- Data section
——————————
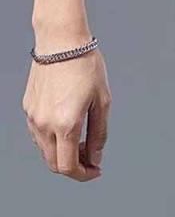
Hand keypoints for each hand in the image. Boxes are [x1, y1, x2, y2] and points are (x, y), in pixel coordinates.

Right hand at [22, 40, 111, 181]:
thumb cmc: (84, 67)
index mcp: (65, 124)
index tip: (96, 170)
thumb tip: (96, 157)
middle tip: (92, 159)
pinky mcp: (28, 108)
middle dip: (75, 168)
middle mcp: (44, 123)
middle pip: (55, 164)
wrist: (61, 41)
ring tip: (83, 142)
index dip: (84, 175)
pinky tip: (69, 132)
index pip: (69, 167)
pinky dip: (54, 142)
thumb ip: (99, 135)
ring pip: (45, 152)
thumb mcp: (102, 104)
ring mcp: (33, 116)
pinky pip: (39, 136)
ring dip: (64, 155)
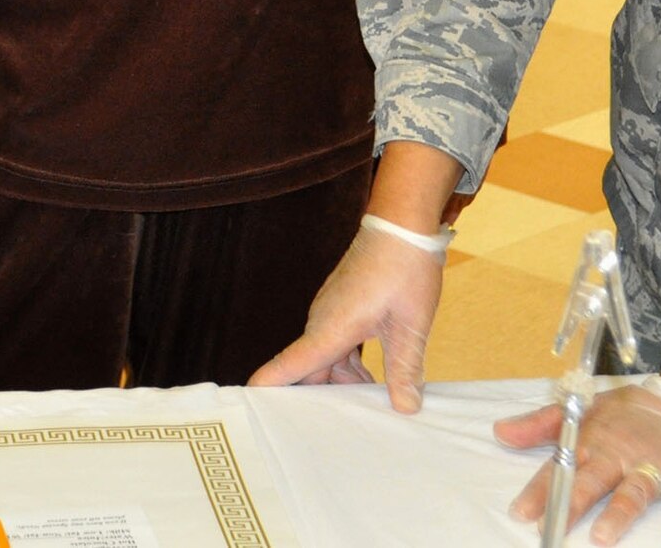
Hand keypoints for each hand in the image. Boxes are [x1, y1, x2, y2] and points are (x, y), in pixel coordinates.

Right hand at [249, 218, 446, 411]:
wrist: (402, 224)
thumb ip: (405, 369)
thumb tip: (405, 408)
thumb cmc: (405, 269)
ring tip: (369, 409)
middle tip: (331, 435)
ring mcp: (331, 312)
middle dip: (319, 401)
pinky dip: (350, 366)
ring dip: (342, 383)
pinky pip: (337, 345)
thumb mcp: (411, 324)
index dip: (269, 386)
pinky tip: (373, 381)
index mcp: (332, 327)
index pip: (291, 365)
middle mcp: (323, 320)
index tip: (250, 410)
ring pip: (326, 359)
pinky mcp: (343, 306)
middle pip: (310, 370)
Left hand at [498, 381, 660, 544]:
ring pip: (634, 491)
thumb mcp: (586, 410)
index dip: (540, 489)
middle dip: (571, 503)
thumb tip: (500, 432)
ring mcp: (654, 465)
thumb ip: (542, 424)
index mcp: (593, 439)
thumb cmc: (631, 411)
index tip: (521, 512)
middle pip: (593, 481)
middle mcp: (620, 454)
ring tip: (602, 536)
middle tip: (552, 527)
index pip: (561, 465)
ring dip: (619, 514)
——————————
- Exercise aim
Please return every line of the records that contains the word "pinky".

- Solution
pinky mcp: (28, 108)
pinky tip: (69, 132)
pinky dip: (54, 142)
pinky pip: (39, 136)
pinky dip: (350, 366)
pinky pip: (337, 345)
pinky tip: (373, 381)
pinky mcp: (343, 306)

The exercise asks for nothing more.